Problem to solve =
Among the entries below, only the lines starting at the one with "X002698Y005515D01*" and ending at the one with "Y006785D01*", both included, are to be printed exactly.
##############################
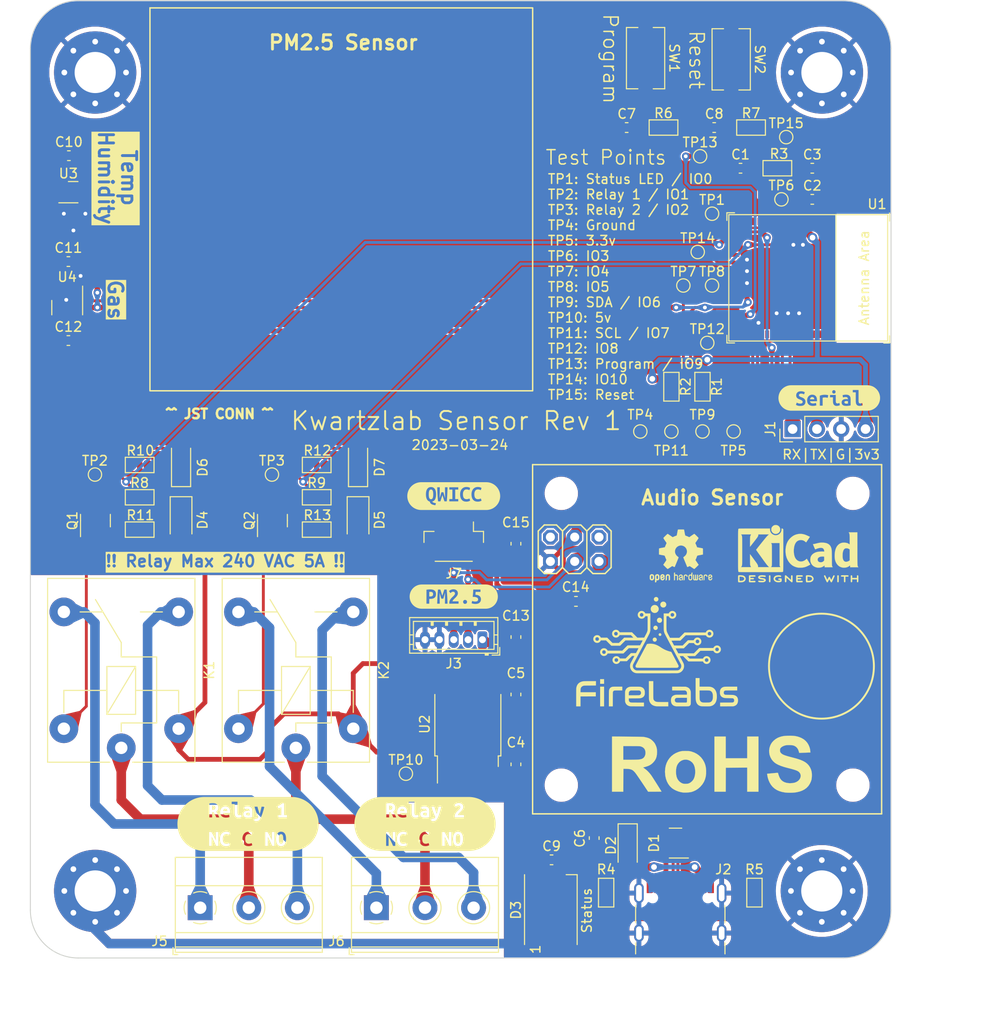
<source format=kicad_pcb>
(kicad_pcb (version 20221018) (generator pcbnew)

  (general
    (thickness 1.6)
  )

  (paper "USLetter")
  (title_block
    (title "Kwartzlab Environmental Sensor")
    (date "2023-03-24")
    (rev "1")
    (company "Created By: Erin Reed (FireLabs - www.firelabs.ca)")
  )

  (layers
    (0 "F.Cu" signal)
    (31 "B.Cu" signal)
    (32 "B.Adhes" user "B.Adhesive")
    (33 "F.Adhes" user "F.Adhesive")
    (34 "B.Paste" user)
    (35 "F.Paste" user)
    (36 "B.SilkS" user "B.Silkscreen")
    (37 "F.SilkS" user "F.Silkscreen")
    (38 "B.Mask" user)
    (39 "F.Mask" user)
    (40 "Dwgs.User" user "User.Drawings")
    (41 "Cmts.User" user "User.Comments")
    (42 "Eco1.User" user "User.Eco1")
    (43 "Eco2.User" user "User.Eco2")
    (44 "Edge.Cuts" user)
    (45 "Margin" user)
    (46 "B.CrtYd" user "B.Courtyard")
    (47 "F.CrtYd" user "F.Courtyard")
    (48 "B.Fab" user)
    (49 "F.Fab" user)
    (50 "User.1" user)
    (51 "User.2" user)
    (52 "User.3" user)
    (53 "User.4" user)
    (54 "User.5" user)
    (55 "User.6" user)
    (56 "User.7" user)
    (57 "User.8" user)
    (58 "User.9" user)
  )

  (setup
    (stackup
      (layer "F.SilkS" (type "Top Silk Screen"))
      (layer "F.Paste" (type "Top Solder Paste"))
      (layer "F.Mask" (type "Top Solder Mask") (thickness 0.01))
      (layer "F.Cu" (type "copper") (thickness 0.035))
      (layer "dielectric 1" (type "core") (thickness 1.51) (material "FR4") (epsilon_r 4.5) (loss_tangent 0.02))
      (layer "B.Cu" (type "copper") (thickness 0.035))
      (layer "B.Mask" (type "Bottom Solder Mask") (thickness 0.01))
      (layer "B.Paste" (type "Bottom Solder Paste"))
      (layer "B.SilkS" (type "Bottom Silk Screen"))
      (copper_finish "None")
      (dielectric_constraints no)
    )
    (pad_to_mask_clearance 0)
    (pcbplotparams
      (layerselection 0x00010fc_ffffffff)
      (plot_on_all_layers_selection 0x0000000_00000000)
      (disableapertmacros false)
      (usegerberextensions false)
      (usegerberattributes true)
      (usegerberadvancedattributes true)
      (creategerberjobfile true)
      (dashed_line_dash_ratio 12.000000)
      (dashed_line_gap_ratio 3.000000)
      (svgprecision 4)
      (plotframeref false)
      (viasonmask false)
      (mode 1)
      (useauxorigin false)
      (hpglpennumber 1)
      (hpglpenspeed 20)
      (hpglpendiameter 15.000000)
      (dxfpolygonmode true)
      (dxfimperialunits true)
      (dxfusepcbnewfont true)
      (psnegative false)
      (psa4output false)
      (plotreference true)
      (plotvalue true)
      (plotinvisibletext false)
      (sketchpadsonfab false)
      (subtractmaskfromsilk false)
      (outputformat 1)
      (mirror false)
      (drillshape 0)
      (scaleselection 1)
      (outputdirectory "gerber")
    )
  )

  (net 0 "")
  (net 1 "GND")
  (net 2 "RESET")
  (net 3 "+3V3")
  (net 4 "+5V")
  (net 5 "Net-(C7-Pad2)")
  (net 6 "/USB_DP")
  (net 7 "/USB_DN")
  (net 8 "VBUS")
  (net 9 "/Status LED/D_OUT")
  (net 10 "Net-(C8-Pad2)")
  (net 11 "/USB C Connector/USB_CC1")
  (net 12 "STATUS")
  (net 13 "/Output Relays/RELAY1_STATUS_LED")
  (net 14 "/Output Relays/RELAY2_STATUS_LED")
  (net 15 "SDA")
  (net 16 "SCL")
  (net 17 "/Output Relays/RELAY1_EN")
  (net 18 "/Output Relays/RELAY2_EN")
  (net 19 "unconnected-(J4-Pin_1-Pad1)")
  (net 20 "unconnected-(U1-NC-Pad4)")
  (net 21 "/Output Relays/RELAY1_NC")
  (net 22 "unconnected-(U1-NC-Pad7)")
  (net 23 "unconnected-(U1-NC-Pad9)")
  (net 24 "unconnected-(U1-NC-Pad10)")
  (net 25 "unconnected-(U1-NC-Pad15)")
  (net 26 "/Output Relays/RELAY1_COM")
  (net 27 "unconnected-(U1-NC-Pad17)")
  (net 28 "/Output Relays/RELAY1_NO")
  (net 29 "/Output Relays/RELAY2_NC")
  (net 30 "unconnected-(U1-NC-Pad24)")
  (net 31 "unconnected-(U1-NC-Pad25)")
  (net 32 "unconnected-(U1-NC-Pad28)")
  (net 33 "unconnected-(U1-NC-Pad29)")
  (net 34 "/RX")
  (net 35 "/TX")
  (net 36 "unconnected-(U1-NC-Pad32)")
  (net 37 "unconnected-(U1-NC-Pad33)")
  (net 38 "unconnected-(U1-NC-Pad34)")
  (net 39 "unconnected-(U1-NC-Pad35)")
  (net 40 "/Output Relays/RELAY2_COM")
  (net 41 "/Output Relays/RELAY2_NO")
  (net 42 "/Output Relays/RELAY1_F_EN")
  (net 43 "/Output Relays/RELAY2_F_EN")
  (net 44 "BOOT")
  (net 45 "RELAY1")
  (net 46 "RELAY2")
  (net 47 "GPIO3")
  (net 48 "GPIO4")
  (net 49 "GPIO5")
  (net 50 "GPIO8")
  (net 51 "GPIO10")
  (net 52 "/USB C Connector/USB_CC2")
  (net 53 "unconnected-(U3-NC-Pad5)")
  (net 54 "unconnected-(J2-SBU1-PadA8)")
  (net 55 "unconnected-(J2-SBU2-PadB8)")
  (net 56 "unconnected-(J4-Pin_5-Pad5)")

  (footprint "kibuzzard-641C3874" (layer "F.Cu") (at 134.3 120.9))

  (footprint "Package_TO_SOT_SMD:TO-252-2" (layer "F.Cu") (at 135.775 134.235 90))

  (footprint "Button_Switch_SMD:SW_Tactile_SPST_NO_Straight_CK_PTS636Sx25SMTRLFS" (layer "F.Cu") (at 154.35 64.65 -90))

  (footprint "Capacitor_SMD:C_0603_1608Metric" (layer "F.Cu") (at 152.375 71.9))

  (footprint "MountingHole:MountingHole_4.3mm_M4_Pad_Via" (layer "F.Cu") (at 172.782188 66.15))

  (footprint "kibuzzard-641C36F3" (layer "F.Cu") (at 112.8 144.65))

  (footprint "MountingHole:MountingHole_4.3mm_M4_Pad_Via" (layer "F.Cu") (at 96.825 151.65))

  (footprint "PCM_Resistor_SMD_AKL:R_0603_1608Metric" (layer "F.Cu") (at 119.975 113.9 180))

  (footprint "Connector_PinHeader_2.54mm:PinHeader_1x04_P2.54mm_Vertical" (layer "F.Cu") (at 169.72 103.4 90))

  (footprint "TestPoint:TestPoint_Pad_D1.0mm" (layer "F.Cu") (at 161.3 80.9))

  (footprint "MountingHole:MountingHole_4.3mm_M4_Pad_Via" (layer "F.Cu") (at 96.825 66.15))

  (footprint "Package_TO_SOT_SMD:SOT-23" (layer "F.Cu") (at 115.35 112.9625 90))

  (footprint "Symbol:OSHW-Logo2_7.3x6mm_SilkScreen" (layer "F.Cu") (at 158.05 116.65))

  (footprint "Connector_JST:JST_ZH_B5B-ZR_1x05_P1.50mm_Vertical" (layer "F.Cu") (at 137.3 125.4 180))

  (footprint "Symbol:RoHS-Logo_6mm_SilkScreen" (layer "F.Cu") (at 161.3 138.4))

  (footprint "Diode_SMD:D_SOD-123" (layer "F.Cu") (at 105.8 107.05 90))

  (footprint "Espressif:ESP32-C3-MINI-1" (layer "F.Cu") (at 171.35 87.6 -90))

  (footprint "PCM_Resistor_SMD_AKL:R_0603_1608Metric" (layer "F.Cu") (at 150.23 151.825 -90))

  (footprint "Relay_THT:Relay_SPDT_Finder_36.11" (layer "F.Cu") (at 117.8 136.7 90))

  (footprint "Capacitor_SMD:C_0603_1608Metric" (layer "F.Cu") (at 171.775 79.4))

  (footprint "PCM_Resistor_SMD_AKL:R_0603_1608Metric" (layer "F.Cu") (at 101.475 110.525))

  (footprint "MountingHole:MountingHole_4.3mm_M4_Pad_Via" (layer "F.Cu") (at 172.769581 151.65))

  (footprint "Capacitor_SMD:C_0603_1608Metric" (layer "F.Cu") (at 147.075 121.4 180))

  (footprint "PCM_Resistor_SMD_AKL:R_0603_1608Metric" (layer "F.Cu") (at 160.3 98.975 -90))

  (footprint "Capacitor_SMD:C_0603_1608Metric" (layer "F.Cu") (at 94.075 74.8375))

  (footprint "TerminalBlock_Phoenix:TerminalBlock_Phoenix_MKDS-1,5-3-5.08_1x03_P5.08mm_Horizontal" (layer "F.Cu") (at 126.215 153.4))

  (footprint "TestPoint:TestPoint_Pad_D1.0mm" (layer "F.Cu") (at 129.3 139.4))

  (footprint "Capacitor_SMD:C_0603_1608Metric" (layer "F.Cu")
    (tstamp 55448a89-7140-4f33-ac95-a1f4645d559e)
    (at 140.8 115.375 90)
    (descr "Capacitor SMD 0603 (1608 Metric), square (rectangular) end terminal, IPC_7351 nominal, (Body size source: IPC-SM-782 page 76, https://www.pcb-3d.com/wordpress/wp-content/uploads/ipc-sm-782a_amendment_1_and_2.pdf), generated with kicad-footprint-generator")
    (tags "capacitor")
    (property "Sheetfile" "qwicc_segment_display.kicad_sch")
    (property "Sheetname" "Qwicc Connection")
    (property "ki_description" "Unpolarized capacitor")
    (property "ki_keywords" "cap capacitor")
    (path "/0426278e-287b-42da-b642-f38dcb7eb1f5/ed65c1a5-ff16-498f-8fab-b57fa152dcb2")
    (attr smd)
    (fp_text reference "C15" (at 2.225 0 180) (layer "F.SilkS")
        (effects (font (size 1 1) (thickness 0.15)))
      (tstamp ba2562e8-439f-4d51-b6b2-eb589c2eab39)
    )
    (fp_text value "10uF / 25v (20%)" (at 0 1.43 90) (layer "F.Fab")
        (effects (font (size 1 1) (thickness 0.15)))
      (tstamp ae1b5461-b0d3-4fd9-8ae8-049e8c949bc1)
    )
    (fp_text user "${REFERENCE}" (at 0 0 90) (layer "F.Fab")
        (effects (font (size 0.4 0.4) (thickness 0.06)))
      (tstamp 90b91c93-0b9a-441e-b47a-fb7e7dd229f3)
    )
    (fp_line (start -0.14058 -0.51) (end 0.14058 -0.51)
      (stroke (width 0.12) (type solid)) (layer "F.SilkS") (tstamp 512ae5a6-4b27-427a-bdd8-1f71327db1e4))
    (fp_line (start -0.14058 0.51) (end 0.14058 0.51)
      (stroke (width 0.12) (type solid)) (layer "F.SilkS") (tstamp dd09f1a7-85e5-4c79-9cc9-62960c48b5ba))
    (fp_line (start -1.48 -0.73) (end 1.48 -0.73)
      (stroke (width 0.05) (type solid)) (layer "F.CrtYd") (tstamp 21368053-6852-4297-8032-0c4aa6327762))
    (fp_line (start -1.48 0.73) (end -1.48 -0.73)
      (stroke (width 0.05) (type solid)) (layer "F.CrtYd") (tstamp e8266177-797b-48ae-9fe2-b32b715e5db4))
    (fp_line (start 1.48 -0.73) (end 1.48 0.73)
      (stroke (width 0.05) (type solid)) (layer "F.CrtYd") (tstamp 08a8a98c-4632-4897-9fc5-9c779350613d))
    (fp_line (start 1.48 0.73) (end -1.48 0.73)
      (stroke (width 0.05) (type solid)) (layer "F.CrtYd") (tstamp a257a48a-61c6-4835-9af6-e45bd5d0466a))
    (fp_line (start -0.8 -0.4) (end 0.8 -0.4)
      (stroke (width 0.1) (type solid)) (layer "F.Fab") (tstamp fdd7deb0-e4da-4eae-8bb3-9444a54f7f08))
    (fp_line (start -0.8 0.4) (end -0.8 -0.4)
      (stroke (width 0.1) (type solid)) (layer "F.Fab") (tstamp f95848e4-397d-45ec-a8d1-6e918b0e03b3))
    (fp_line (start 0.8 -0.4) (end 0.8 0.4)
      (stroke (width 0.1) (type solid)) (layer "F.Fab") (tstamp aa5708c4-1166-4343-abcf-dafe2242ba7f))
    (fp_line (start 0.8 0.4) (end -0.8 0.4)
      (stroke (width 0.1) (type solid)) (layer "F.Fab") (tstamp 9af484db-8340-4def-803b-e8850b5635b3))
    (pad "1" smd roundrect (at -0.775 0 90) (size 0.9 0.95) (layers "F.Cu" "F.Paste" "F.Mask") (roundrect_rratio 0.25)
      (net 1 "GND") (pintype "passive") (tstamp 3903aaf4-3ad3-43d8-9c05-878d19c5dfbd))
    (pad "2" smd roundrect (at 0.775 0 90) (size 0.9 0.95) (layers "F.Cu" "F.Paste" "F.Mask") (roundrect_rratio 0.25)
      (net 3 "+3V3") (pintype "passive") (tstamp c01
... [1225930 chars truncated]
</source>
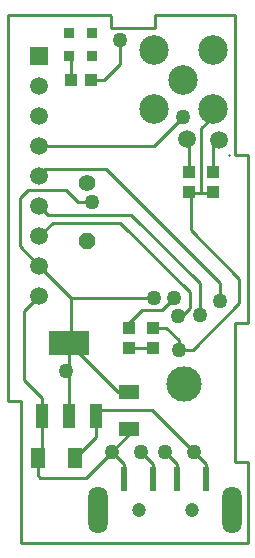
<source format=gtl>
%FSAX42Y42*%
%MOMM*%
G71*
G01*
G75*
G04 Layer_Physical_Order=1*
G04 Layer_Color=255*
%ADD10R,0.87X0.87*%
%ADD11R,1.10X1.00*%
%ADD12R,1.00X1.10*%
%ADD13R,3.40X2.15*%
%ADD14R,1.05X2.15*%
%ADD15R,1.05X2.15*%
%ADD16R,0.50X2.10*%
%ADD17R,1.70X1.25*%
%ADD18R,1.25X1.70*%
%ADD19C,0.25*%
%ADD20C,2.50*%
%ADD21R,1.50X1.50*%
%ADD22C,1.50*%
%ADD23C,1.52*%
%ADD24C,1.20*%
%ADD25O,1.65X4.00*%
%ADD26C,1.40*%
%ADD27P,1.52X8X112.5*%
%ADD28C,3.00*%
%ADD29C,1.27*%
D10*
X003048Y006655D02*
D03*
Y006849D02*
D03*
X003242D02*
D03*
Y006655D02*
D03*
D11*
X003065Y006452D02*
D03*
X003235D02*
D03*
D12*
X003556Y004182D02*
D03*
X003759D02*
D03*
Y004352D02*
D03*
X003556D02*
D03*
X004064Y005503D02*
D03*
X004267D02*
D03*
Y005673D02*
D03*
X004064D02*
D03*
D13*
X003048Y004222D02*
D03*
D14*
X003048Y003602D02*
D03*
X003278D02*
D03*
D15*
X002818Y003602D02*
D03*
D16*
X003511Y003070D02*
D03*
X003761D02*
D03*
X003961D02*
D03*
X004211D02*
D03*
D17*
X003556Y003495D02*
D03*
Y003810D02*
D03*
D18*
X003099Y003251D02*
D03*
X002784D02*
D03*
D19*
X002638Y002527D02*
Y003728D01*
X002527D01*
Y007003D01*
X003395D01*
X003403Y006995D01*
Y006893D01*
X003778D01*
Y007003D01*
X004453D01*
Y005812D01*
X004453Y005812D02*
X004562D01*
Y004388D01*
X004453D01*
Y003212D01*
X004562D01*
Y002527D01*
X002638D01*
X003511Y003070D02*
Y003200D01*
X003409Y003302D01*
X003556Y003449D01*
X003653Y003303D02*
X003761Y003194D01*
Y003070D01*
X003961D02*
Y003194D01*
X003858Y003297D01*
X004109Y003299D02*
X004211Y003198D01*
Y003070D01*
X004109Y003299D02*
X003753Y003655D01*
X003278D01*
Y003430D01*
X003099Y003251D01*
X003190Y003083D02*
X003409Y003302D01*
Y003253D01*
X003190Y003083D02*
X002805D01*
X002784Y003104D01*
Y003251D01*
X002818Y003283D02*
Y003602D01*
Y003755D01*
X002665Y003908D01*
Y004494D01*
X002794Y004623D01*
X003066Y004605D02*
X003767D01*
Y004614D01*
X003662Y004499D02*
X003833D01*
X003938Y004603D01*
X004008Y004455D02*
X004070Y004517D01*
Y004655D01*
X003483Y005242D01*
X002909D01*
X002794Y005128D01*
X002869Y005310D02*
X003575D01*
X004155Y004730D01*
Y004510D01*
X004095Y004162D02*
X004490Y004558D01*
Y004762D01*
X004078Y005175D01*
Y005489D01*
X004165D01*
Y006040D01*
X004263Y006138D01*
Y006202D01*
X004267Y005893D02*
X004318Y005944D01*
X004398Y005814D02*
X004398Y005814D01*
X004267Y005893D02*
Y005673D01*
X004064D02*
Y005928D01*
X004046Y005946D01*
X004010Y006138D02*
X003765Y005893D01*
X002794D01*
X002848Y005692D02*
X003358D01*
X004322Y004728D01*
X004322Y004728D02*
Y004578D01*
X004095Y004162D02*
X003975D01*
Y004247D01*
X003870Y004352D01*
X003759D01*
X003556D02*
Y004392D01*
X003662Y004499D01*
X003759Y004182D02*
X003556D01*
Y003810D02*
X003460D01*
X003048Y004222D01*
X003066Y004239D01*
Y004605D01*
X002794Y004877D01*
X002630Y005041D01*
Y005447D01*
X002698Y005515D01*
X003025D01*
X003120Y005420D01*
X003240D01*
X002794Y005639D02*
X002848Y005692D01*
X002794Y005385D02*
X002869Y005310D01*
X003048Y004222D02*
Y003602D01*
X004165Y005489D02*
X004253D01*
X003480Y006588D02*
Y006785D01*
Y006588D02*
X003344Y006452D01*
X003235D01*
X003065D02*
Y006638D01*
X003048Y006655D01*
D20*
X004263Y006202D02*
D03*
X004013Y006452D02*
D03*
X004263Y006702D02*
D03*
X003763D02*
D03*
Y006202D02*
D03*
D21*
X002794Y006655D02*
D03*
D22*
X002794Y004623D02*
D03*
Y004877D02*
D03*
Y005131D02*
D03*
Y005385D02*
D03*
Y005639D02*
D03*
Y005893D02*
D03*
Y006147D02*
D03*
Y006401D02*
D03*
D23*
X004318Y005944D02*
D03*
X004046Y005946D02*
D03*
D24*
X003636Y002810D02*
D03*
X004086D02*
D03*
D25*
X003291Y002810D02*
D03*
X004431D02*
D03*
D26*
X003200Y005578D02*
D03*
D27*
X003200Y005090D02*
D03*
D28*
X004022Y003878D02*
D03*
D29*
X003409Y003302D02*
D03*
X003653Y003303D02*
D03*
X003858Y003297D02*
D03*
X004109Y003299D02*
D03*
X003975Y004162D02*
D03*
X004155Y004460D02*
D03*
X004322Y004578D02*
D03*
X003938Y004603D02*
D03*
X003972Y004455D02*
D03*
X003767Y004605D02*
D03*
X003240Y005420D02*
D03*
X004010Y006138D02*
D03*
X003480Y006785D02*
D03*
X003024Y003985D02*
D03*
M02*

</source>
##############################
Answer box =
X002698Y005515D01*
X003025D01*
X003120Y005420D01*
X003240D01*
X002794Y005639D02*
X002848Y005692D01*
X002794Y005385D02*
X002869Y005310D01*
X003048Y004222D02*
Y003602D01*
X004165Y005489D02*
X004253D01*
X003480Y006588D02*
Y006785D01*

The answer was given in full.